Records to use Block Start
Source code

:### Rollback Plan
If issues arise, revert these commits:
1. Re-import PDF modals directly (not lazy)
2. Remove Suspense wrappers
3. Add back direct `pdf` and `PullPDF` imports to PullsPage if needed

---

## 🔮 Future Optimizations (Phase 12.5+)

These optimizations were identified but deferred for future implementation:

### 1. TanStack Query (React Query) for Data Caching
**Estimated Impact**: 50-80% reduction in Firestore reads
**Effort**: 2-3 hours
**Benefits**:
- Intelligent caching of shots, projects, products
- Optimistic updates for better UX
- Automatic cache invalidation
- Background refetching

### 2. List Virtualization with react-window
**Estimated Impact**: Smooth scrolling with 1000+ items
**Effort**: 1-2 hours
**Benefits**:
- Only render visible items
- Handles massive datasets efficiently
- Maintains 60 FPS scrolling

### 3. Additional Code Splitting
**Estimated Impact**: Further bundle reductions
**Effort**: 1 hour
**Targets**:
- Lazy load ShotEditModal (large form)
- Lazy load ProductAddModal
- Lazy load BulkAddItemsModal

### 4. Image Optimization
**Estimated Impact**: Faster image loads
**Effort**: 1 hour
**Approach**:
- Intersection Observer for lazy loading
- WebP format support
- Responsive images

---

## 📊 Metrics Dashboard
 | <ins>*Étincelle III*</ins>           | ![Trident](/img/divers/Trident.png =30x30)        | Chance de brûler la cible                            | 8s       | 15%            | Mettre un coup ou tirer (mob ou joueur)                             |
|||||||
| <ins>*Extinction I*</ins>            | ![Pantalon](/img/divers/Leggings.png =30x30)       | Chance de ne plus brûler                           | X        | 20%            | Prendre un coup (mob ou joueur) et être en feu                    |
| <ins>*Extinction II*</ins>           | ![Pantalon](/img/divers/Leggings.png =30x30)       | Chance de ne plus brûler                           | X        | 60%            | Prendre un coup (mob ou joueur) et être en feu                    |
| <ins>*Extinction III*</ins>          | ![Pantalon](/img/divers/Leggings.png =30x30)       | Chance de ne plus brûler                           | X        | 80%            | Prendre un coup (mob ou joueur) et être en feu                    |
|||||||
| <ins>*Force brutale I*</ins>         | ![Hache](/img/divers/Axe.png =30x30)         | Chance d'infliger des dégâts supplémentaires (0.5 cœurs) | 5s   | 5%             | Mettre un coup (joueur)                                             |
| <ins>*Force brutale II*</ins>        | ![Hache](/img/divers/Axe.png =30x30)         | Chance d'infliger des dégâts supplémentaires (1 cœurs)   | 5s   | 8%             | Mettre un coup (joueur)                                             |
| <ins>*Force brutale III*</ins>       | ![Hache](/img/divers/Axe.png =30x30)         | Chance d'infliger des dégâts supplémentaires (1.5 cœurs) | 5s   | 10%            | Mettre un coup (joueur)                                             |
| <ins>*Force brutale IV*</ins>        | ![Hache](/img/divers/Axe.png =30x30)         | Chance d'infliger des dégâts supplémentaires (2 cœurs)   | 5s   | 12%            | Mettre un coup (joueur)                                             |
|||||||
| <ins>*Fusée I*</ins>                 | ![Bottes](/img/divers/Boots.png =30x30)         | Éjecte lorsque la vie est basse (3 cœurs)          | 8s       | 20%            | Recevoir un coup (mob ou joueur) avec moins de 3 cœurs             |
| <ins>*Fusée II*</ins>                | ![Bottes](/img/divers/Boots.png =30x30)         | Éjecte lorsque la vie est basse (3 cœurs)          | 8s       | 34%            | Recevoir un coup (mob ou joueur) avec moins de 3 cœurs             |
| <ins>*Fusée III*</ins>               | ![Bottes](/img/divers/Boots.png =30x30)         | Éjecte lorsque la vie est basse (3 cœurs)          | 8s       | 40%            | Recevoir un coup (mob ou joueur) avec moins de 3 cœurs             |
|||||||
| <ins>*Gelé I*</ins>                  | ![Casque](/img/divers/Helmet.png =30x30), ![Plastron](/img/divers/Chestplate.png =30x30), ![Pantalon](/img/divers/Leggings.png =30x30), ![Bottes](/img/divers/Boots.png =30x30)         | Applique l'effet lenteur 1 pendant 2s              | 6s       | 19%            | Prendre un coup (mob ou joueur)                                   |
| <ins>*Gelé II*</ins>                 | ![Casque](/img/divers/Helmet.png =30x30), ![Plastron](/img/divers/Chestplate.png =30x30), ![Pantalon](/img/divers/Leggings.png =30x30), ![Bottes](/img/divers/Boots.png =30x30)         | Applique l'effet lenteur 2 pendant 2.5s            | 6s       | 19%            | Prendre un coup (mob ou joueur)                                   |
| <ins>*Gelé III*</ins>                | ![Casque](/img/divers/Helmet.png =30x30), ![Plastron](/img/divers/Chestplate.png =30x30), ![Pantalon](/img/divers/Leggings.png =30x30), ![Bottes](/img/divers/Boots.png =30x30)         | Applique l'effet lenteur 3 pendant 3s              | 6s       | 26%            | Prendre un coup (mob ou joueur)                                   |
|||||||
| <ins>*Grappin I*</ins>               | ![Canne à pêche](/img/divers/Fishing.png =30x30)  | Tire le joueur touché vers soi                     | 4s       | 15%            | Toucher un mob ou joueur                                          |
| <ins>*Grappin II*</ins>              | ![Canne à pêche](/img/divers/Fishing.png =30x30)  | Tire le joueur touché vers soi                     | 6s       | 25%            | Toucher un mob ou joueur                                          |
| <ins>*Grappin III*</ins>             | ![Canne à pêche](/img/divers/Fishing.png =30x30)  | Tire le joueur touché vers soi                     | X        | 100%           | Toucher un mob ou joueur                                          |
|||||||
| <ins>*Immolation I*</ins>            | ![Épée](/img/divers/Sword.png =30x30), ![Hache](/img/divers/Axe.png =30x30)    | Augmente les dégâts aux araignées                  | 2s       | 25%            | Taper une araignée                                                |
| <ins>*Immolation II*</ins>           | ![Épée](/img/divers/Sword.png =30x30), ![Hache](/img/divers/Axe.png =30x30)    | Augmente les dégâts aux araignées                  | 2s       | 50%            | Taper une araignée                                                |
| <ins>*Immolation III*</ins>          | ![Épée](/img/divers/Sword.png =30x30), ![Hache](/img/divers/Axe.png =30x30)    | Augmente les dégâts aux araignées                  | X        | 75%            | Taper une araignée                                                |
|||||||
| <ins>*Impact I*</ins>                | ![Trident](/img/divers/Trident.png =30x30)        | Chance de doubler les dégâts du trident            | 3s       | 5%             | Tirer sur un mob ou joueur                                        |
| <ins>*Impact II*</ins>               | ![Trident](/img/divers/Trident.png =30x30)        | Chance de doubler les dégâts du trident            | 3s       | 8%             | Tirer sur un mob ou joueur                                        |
Records to use Block End
Exercise description:
Please reproduce, unchanged, the lines from the items above, beginning at the line that contains "### 3. Additional Code Splitting" and stopping after the line that contains "- Lazy load BulkAddItemsModal", with both of those lines included.

Your solution:
### 3. Additional Code Splitting
**Estimated Impact**: Further bundle reductions
**Effort**: 1 hour
**Targets**:
- Lazy load ShotEditModal (large form)
- Lazy load ProductAddModal
- Lazy load BulkAddItemsModal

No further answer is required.